◆ Exercise description ◆
Rewrite every line from the one containing "right elbow: (263, 126, 4)" down to the end of the lines below. In each answer, scale the keypoint values (x, y and depth) by 2.6 and round to whole numbers, with halves rounded up.

Dataset items
--------------------------------------------------

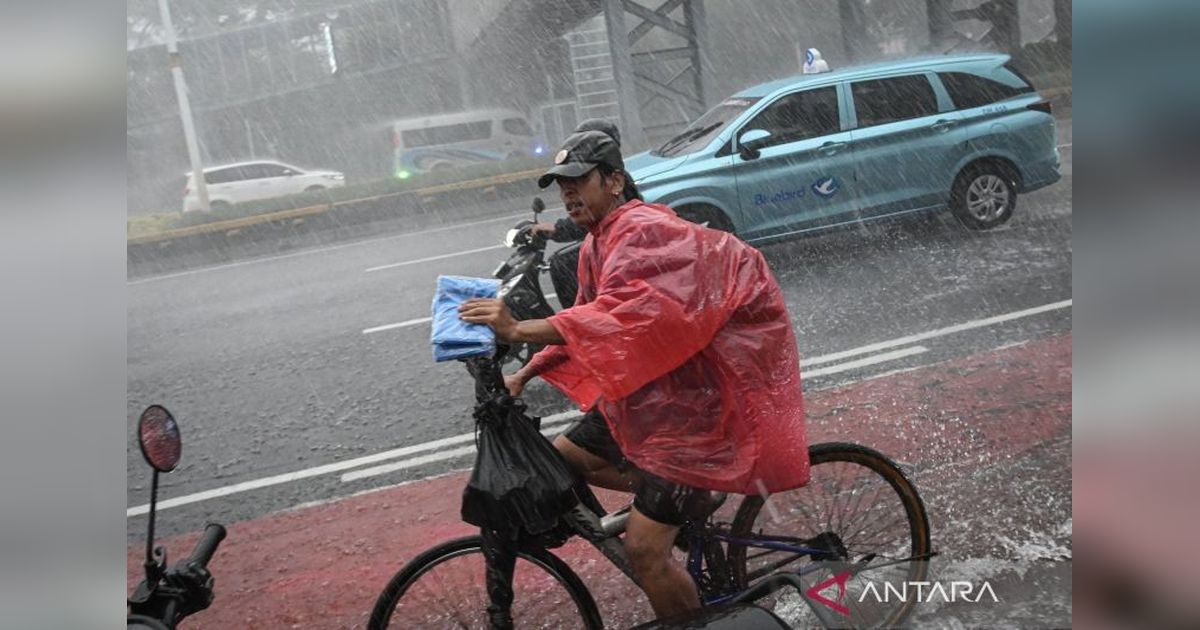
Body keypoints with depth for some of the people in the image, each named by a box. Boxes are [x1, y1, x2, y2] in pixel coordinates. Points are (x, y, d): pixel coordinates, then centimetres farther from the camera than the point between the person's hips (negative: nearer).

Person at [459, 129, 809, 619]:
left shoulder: (643, 231, -22)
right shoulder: (596, 243, 9)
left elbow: (616, 315, -39)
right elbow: (589, 322, 14)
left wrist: (518, 331, -46)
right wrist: (524, 374, 4)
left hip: (694, 398, -10)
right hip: (645, 388, 10)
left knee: (644, 548, -12)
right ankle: (687, 499, 21)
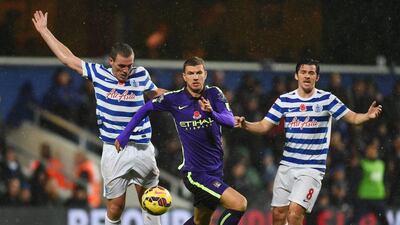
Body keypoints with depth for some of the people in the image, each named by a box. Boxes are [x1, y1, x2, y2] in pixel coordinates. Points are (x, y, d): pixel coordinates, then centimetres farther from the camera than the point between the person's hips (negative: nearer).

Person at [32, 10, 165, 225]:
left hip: (142, 149, 1)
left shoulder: (140, 75, 3)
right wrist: (44, 31, 14)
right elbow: (67, 57, 8)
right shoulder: (98, 73, 0)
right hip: (114, 151, -1)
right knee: (115, 205, -1)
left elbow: (156, 93, 23)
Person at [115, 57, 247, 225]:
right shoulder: (174, 99, -7)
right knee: (239, 204, -20)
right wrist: (124, 135, 9)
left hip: (215, 171, 5)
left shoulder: (214, 94, -1)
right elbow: (146, 108, 9)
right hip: (195, 173, -5)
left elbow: (230, 121, -14)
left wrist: (212, 113, -34)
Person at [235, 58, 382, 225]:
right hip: (287, 166, 4)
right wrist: (245, 125, -16)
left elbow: (353, 118, -3)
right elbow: (263, 126, 4)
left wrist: (368, 116, -24)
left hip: (312, 169, -4)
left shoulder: (327, 99, -3)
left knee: (295, 212, -19)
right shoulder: (284, 100, 4)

--------------------------------------------------

◆ Result ◆
right elbow: (684, 328, 10)
left wrist: (957, 302, -62)
left hip: (811, 439, -10)
left shoulder: (850, 257, -8)
left knee: (767, 551, -49)
right shoulder: (738, 260, 10)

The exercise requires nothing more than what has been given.